» **TASK DETAILS**
Every line below that holds the string "gigamonkeys" should be copied.

Stored data
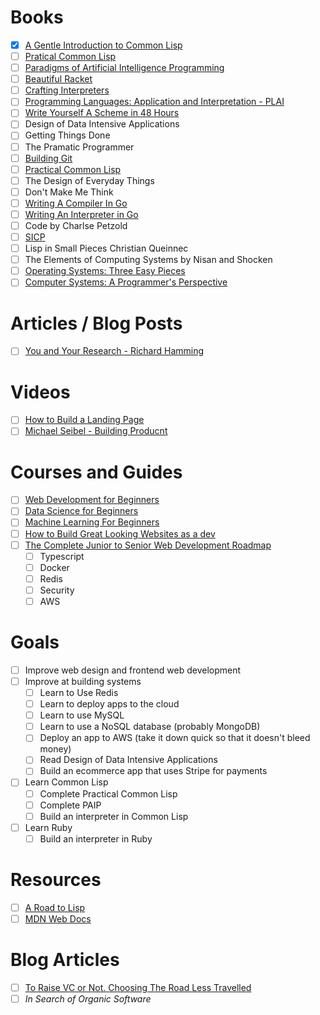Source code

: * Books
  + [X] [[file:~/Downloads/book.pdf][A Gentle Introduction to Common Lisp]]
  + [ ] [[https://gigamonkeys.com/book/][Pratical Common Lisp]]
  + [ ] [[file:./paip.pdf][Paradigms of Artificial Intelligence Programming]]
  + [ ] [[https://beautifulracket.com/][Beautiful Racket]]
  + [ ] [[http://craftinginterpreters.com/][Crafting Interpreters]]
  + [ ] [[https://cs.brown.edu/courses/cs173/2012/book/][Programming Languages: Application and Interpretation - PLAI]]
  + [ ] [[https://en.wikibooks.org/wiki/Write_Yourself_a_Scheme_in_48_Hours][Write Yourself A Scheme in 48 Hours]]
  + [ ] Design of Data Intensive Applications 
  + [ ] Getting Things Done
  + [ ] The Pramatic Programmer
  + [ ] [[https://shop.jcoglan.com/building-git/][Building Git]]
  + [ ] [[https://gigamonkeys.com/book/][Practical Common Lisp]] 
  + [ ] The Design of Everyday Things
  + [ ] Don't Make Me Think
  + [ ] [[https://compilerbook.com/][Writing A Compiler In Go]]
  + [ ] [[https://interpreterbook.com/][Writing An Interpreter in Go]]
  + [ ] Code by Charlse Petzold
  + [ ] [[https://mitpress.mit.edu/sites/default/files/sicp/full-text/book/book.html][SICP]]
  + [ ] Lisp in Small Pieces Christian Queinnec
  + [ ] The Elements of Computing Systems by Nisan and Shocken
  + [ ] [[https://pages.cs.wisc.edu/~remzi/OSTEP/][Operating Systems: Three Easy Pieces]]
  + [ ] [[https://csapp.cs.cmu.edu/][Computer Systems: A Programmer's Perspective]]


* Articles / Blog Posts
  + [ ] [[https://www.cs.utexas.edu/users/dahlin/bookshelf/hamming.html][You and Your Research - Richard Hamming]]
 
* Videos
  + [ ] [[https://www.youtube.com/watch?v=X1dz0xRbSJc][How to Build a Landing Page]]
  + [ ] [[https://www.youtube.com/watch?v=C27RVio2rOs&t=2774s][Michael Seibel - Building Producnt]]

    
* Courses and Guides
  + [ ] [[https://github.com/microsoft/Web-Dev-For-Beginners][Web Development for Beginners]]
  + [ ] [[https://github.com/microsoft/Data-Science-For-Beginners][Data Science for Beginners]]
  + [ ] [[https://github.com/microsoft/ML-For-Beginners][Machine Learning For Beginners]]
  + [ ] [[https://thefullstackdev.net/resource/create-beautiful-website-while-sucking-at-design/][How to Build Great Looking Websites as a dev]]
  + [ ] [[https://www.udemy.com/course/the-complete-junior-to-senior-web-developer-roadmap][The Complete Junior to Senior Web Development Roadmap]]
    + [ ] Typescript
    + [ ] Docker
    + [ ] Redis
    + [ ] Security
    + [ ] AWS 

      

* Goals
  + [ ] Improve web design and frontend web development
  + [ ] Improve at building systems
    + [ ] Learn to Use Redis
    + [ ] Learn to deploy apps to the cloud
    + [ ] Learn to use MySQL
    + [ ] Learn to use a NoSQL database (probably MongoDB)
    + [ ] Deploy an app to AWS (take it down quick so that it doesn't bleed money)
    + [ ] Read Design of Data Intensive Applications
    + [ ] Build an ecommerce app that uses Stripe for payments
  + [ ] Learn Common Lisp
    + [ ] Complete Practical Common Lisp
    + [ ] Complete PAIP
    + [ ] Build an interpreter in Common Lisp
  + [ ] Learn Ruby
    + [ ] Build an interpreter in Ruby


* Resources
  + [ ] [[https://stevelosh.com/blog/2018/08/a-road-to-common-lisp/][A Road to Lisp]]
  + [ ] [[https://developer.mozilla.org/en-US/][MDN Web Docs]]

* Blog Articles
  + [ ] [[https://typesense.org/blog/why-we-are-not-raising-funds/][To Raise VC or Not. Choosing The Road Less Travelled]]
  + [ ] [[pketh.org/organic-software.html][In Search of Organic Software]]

* * *

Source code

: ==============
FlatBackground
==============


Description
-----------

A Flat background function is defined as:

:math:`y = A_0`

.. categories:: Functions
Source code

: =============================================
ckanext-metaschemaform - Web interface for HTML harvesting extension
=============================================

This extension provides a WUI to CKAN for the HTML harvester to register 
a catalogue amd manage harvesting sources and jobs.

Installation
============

» **SOLUTION TO THE PROBLEM**
  + [ ] [[https://gigamonkeys.com/book/][Pratical Common Lisp]]
  + [ ] [[https://gigamonkeys.com/book/][Practical Common Lisp]] 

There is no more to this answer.